*** Opening Provided data ***

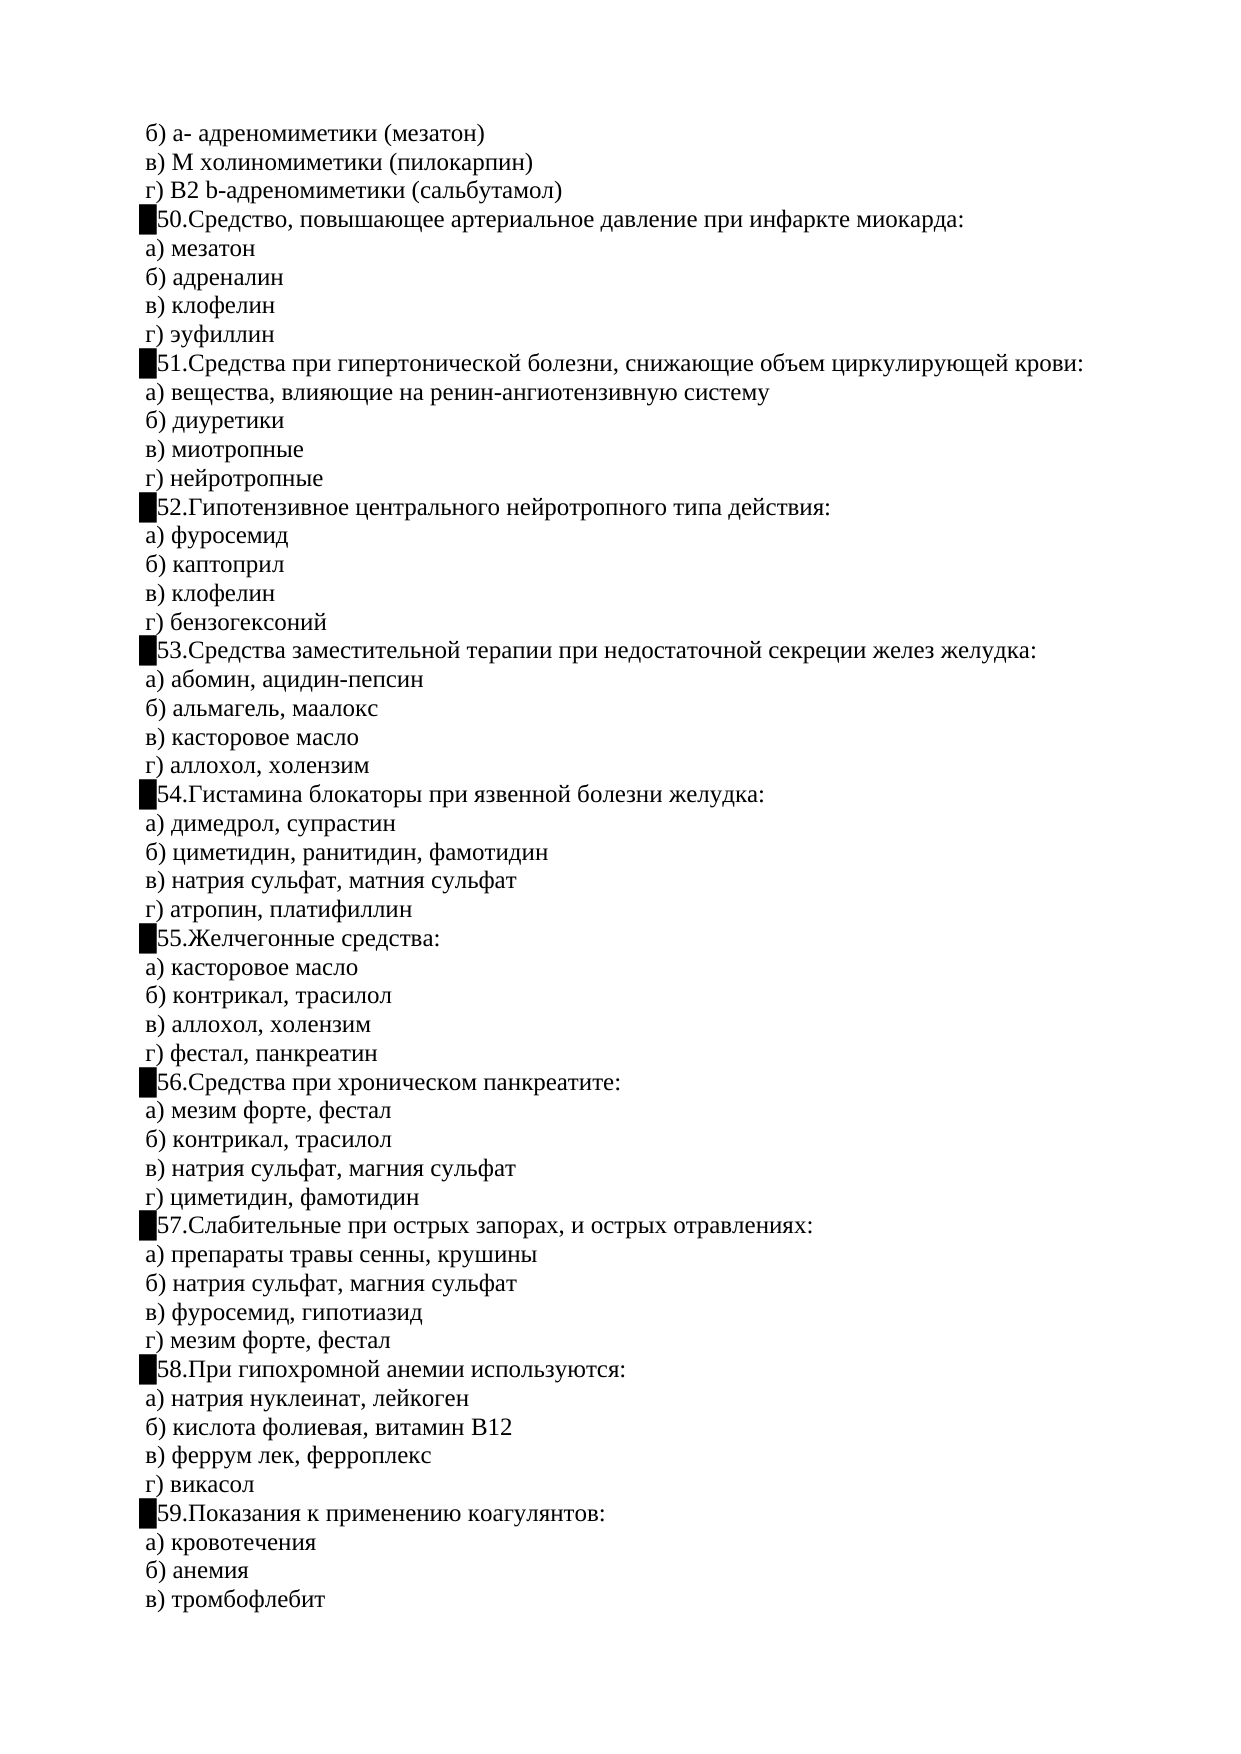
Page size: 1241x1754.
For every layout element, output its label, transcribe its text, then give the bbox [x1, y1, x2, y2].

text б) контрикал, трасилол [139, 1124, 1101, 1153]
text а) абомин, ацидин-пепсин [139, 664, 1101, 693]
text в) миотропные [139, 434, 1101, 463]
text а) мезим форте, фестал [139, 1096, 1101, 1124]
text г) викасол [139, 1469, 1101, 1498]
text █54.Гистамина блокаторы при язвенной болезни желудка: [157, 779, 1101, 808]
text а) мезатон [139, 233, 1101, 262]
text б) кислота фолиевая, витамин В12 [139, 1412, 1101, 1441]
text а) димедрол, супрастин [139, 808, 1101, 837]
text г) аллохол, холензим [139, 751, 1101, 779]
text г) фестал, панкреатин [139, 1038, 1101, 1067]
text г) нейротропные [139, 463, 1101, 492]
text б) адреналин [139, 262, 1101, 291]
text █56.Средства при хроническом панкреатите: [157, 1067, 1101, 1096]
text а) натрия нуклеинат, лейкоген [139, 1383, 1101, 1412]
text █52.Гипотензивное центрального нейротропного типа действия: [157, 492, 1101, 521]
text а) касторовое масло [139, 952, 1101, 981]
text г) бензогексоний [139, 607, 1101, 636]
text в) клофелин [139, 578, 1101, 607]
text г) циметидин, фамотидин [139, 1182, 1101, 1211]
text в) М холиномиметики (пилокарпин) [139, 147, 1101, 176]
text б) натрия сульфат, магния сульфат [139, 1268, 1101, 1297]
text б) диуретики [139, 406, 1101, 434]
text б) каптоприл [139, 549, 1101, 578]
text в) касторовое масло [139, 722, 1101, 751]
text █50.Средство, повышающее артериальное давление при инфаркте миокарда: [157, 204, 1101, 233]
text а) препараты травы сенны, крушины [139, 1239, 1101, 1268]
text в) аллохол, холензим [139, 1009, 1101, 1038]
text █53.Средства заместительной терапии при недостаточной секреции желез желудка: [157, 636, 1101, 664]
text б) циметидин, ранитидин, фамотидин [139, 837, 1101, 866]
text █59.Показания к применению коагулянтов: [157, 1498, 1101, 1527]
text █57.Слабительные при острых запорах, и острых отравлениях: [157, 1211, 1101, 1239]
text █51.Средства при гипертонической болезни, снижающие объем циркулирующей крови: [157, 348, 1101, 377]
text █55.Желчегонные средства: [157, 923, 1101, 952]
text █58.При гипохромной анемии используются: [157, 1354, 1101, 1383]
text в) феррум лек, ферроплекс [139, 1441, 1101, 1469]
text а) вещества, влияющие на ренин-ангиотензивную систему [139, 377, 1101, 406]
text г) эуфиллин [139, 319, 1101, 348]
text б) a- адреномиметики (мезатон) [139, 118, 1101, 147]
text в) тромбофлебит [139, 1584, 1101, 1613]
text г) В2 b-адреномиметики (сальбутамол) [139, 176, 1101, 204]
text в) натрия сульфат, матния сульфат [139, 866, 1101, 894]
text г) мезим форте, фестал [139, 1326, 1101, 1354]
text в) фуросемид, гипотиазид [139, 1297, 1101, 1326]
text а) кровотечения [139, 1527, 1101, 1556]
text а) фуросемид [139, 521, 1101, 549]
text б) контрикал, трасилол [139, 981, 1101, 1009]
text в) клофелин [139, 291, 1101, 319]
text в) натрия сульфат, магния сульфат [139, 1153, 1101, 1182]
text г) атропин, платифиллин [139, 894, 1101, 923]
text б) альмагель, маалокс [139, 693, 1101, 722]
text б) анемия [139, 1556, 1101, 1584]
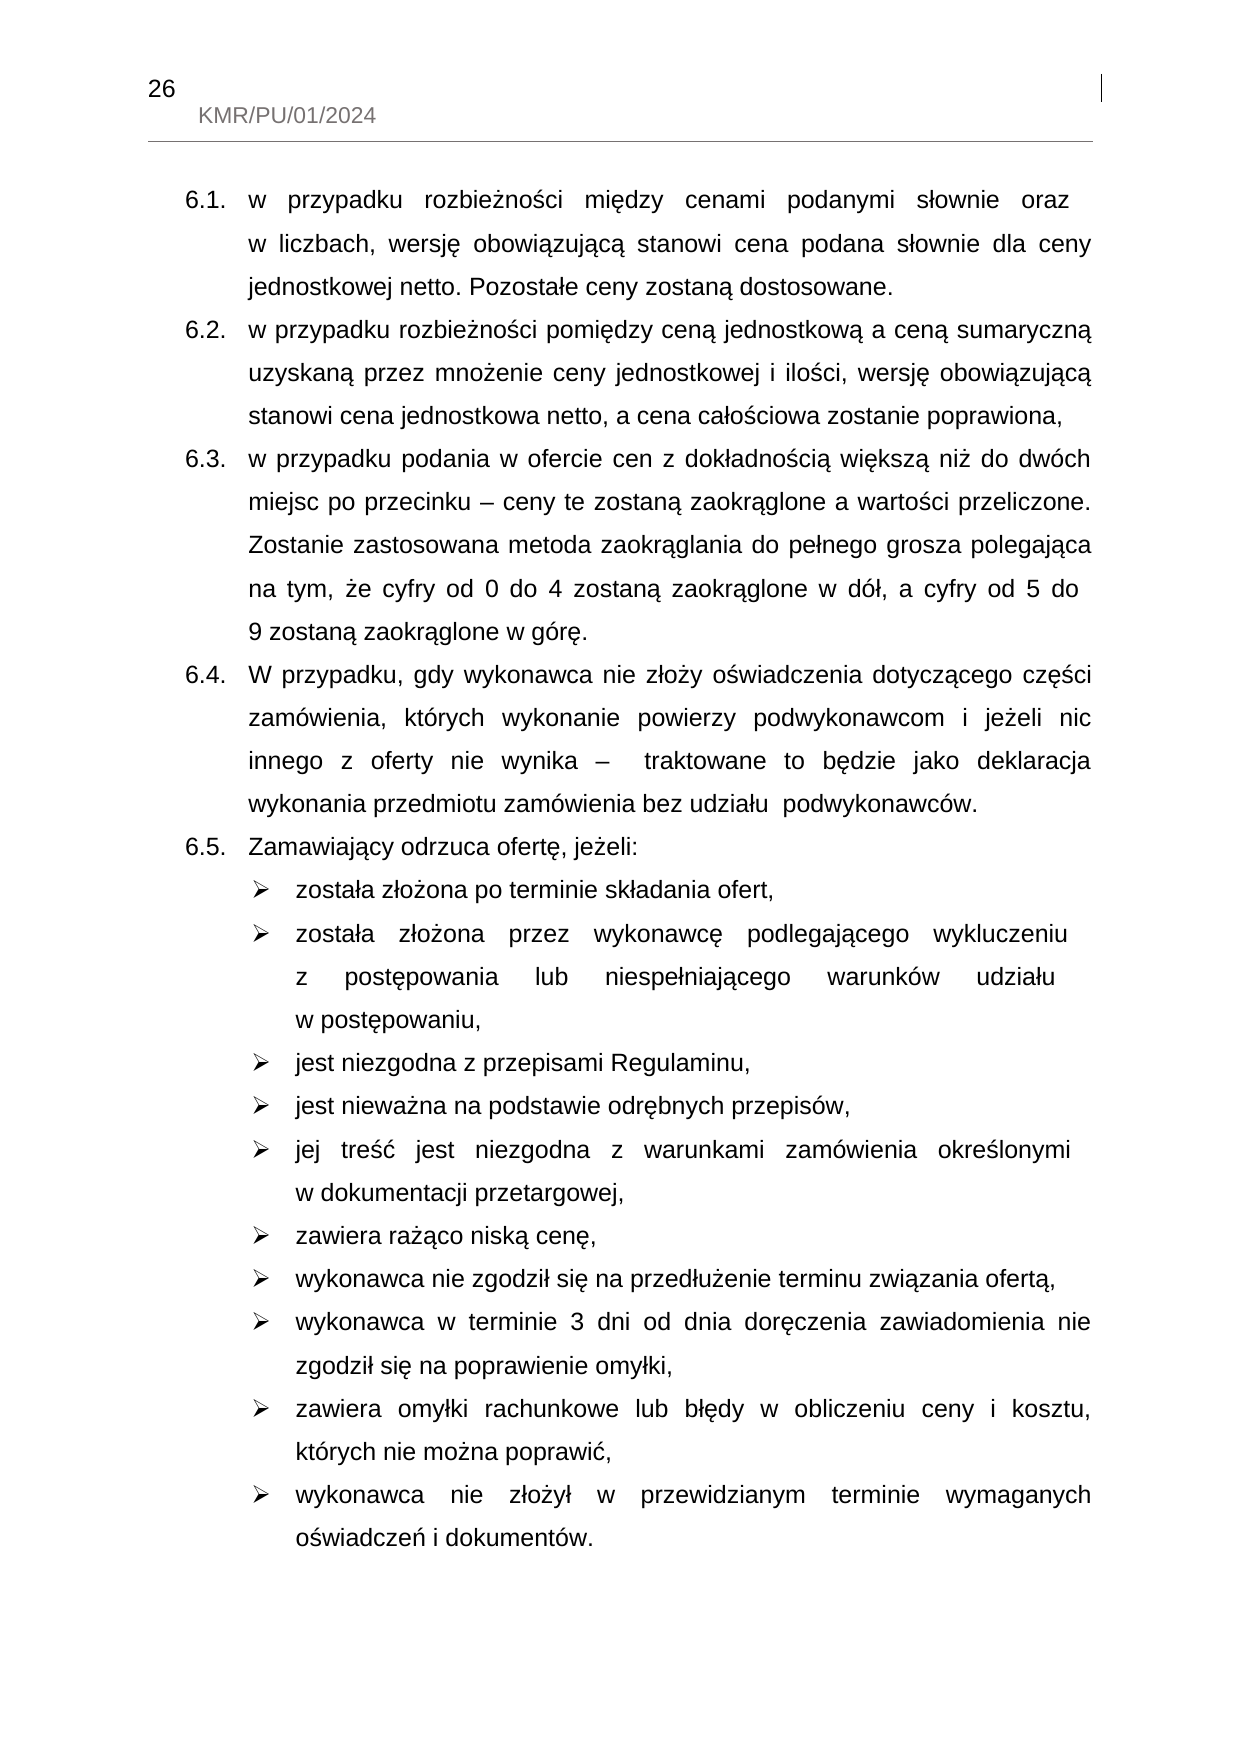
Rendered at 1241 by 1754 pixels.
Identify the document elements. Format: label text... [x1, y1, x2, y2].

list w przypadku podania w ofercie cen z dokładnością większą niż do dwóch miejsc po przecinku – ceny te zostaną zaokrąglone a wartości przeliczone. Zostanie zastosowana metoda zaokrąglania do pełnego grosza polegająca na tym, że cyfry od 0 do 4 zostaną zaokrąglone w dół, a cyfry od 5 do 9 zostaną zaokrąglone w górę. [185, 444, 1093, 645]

*** Closing Provided data ***

* [Problem details] What is needed is an exact copy of every entry, minus the images.

* [Written answer]
Page size: 1241x1754.
For every layout element, output its label, transcribe its text, then give the bbox [x1, y1, x2, y2].

text б) контрикал, трасилол [139, 1124, 1101, 1153]
text а) абомин, ацидин-пепсин [139, 664, 1101, 693]
text в) миотропные [139, 434, 1101, 463]
text а) мезим форте, фестал [139, 1096, 1101, 1124]
text г) викасол [139, 1469, 1101, 1498]
text █54.Гистамина блокаторы при язвенной болезни желудка: [157, 779, 1101, 808]
text а) мезатон [139, 233, 1101, 262]
text б) кислота фолиевая, витамин В12 [139, 1412, 1101, 1441]
text а) димедрол, супрастин [139, 808, 1101, 837]
text г) аллохол, холензим [139, 751, 1101, 779]
text г) фестал, панкреатин [139, 1038, 1101, 1067]
text г) нейротропные [139, 463, 1101, 492]
text б) адреналин [139, 262, 1101, 291]
text █56.Средства при хроническом панкреатите: [157, 1067, 1101, 1096]
text а) натрия нуклеинат, лейкоген [139, 1383, 1101, 1412]
text █52.Гипотензивное центрального нейротропного типа действия: [157, 492, 1101, 521]
text а) касторовое масло [139, 952, 1101, 981]
text г) бензогексоний [139, 607, 1101, 636]
text в) клофелин [139, 578, 1101, 607]
text г) циметидин, фамотидин [139, 1182, 1101, 1211]
text в) М холиномиметики (пилокарпин) [139, 147, 1101, 176]
text б) натрия сульфат, магния сульфат [139, 1268, 1101, 1297]
text б) диуретики [139, 406, 1101, 434]
text б) каптоприл [139, 549, 1101, 578]
text в) касторовое масло [139, 722, 1101, 751]
text █50.Средство, повышающее артериальное давление при инфаркте миокарда: [157, 204, 1101, 233]
text а) препараты травы сенны, крушины [139, 1239, 1101, 1268]
text в) аллохол, холензим [139, 1009, 1101, 1038]
text █53.Средства заместительной терапии при недостаточной секреции желез желудка: [157, 636, 1101, 664]
text б) циметидин, ранитидин, фамотидин [139, 837, 1101, 866]
text █59.Показания к применению коагулянтов: [157, 1498, 1101, 1527]
text █57.Слабительные при острых запорах, и острых отравлениях: [157, 1211, 1101, 1239]
text █51.Средства при гипертонической болезни, снижающие объем циркулирующей крови: [157, 348, 1101, 377]
text █55.Желчегонные средства: [157, 923, 1101, 952]
text █58.При гипохромной анемии используются: [157, 1354, 1101, 1383]
text в) феррум лек, ферроплекс [139, 1441, 1101, 1469]
text а) вещества, влияющие на ренин-ангиотензивную систему [139, 377, 1101, 406]
text г) эуфиллин [139, 319, 1101, 348]
text б) a- адреномиметики (мезатон) [139, 118, 1101, 147]
text в) тромбофлебит [139, 1584, 1101, 1613]
text г) В2 b-адреномиметики (сальбутамол) [139, 176, 1101, 204]
text в) натрия сульфат, матния сульфат [139, 866, 1101, 894]
text г) мезим форте, фестал [139, 1326, 1101, 1354]
text в) фуросемид, гипотиазид [139, 1297, 1101, 1326]
text а) кровотечения [139, 1527, 1101, 1556]
text а) фуросемид [139, 521, 1101, 549]
text б) контрикал, трасилол [139, 981, 1101, 1009]
text в) клофелин [139, 291, 1101, 319]
text в) натрия сульфат, магния сульфат [139, 1153, 1101, 1182]
text г) атропин, платифиллин [139, 894, 1101, 923]
text б) альмагель, маалокс [139, 693, 1101, 722]
text б) анемия [139, 1556, 1101, 1584]
Rendered at 1241 by 1754 pixels.
Identify the document elements. Format: label text... [x1, y1, x2, y2].

list w przypadku podania w ofercie cen z dokładnością większą niż do dwóch miejsc po przecinku – ceny te zostaną zaokrąglone a wartości przeliczone. Zostanie zastosowana metoda zaokrąglania do pełnego grosza polegająca na tym, że cyfry od 0 do 4 zostaną zaokrąglone w dół, a cyfry od 5 do 9 zostaną zaokrąglone w górę. [185, 444, 1093, 645]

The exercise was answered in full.